Text mining is the process of analysing written language by discovering patterns and consistencies in text. It is a powerful tool that extracts important information from texts, which in turn can be used for different purposes.
In this project text mining was used to analyse song texts. Lyrics belong to an area of language well defined by rules and rhetorical devices. Due to their relatively structured nature it was possible to apply various text mining algorithms to them. The algorithms used were n-gram modelling, unsupervised clustering using k-means and supervised clustering using k nearest neighbour.
The project resulted in two main functions. The first function generates part of a song verse which is to be completed by the user, who selects a word from a predefined set of words generated by the function. The testing was done on three sets of data varying in size. The results showed that there were small changes in the success rate of the verses based on different sized corpora. The number of unsuccessful cases were found to be the lowest in a dataset of medium size (around 250 documents per genre).
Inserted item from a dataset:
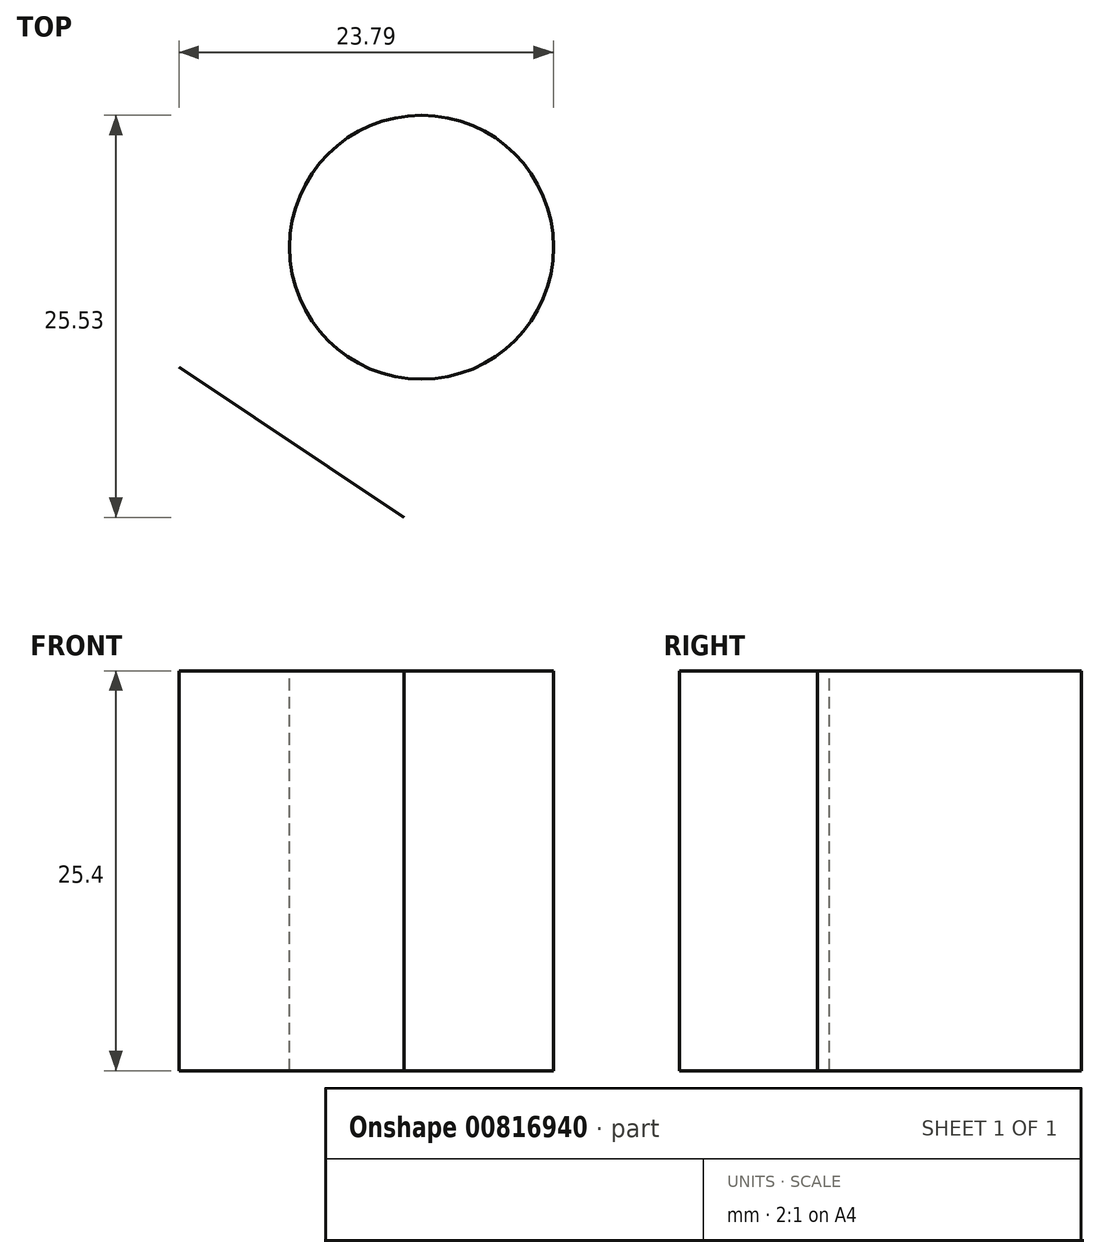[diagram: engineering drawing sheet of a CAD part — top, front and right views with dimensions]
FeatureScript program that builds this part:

A larger change was observed in the results for semantically successful cases, where the success rate increased relative to data size. No significant change was observed in the case of grammatically correct verses across the different sized data.
The second function was based on an algorithm performing unsupervised and supervised clustering. The results showed that unsupervised clustering proved unsuccessful in accurately classifying given lyrics, proving that supervised clustering is a more powerful tool when performing text categorisation.